BRIEF >> Reproduce, without alteration, every line of the data; exclude the images.

DATA EXCERPT >>
* * *
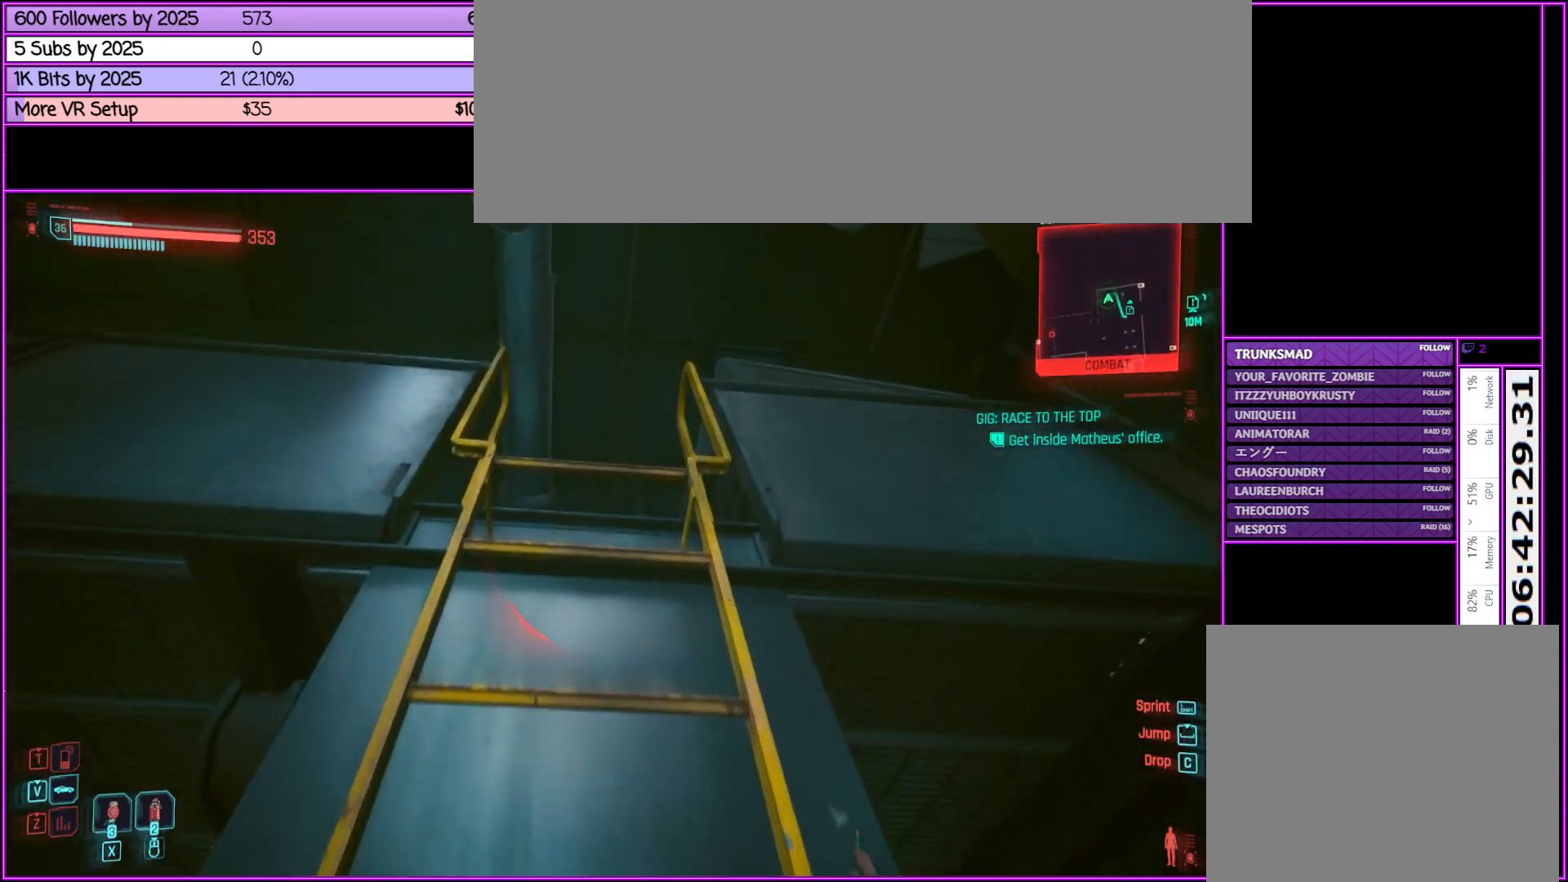
{"keys": ["w"], "mouse": [], "events": []}
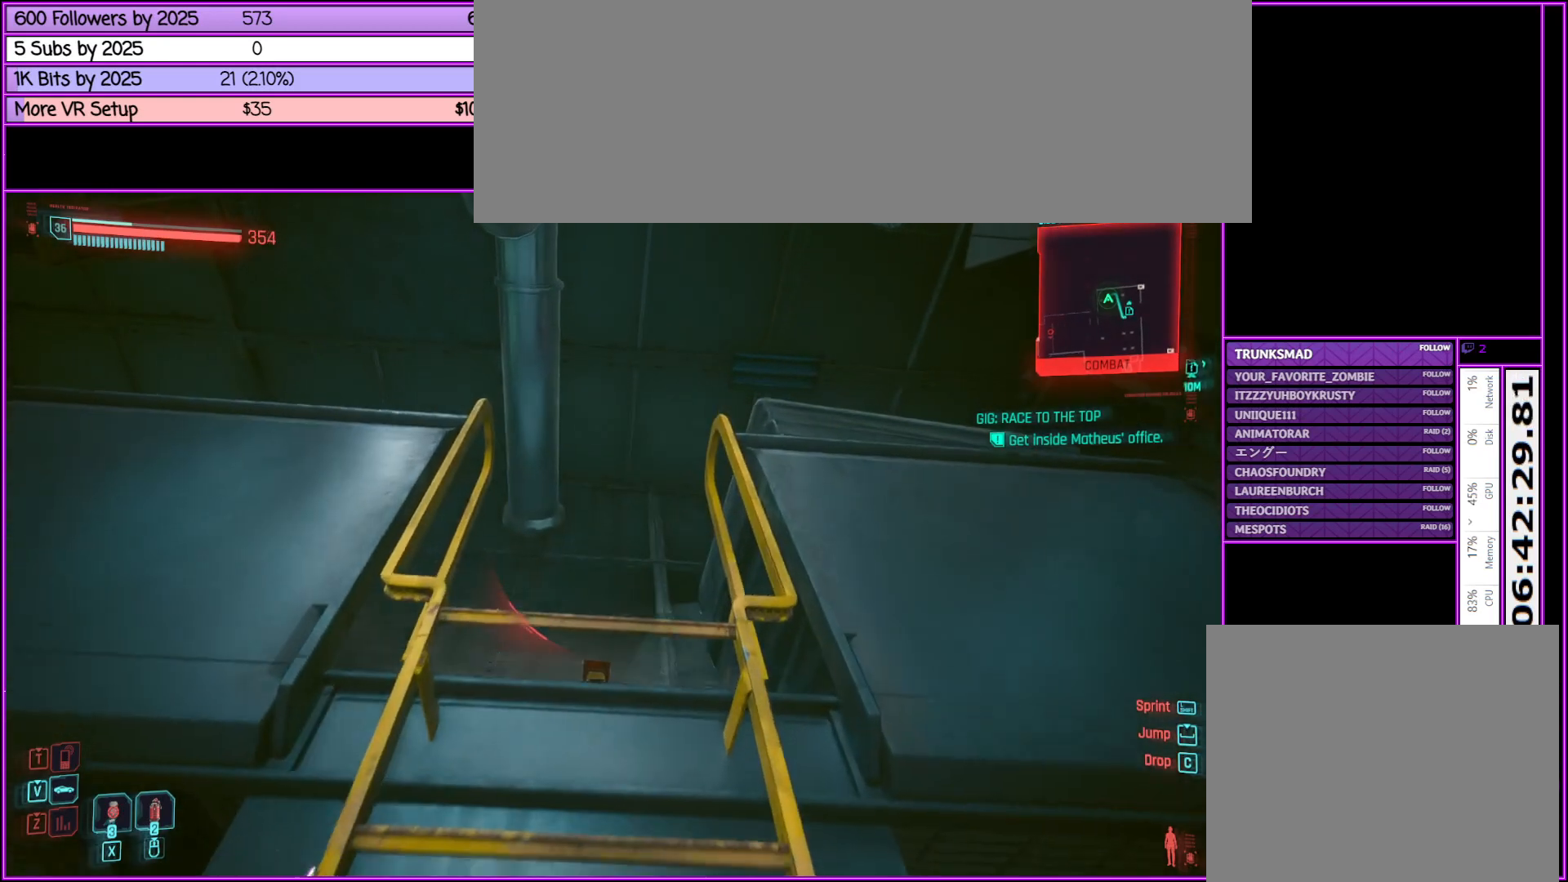
{"keys": ["w"], "mouse": [], "events": []}
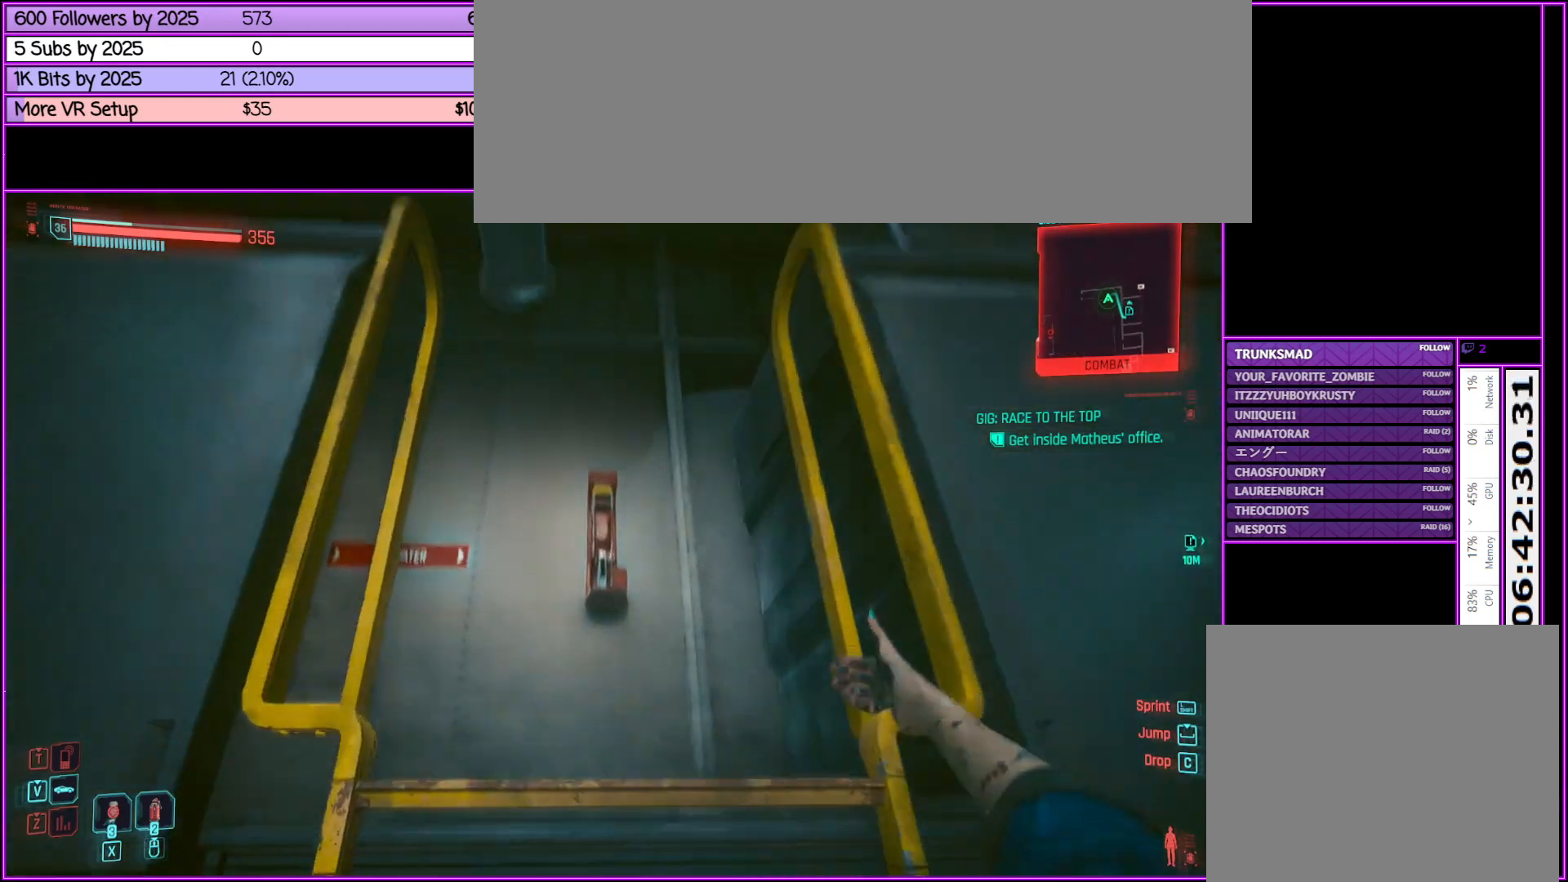
{"keys": ["w"], "mouse": [], "events": []}
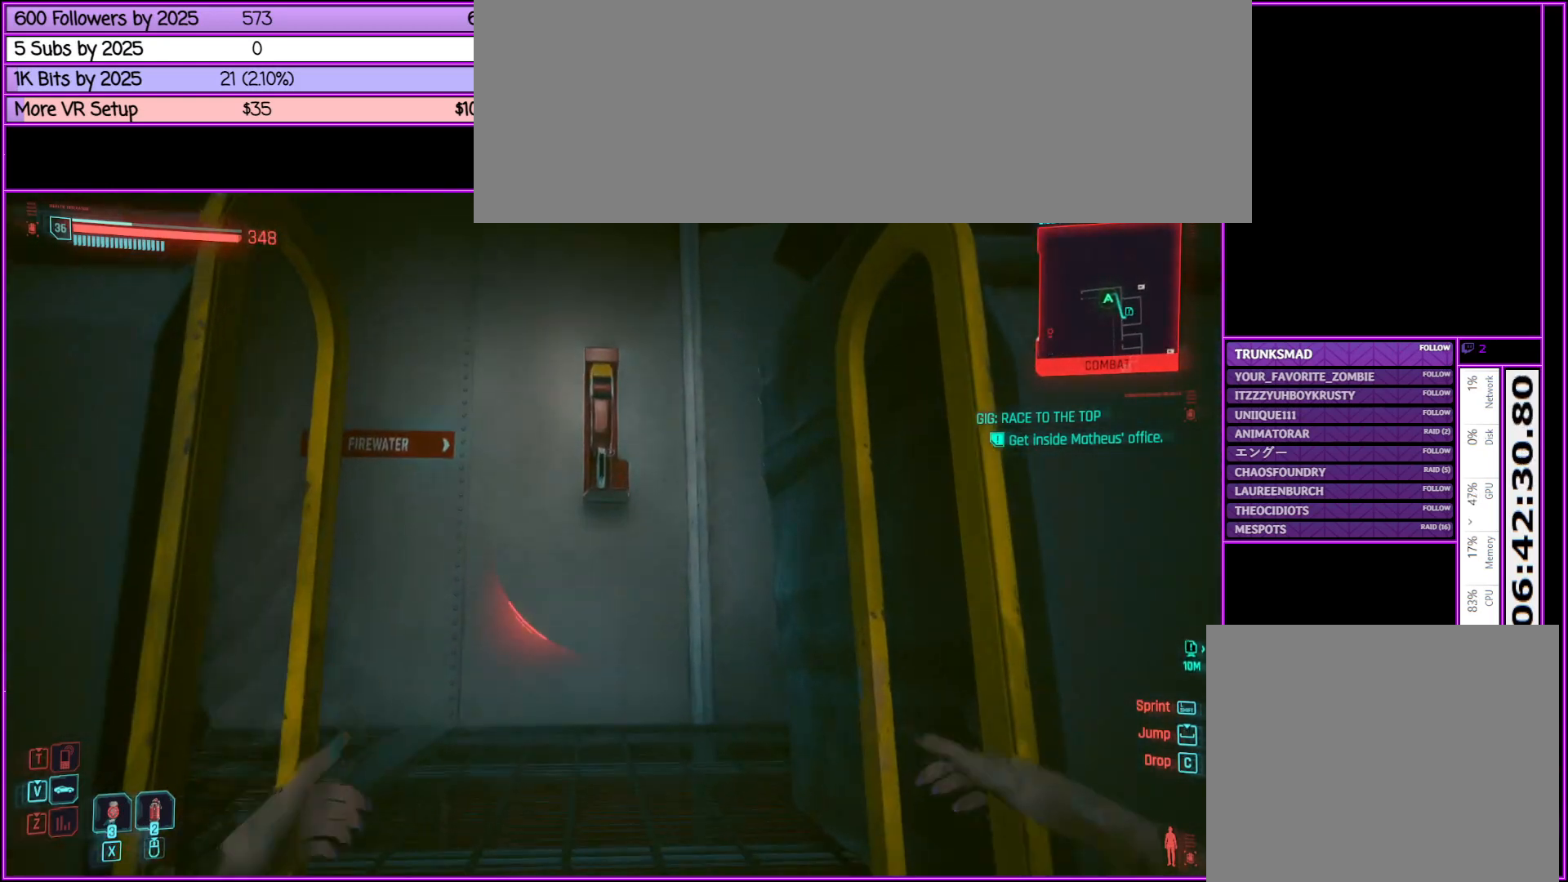
{"keys": ["w"], "mouse": [], "events": []}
* * *
WRITTEN RESPONSE >>
{"keys": ["w"], "mouse": [], "events": []}
{"keys": ["w"], "mouse": [], "events": []}
{"keys": ["w"], "mouse": [], "events": []}
{"keys": ["w"], "mouse": [], "events": []}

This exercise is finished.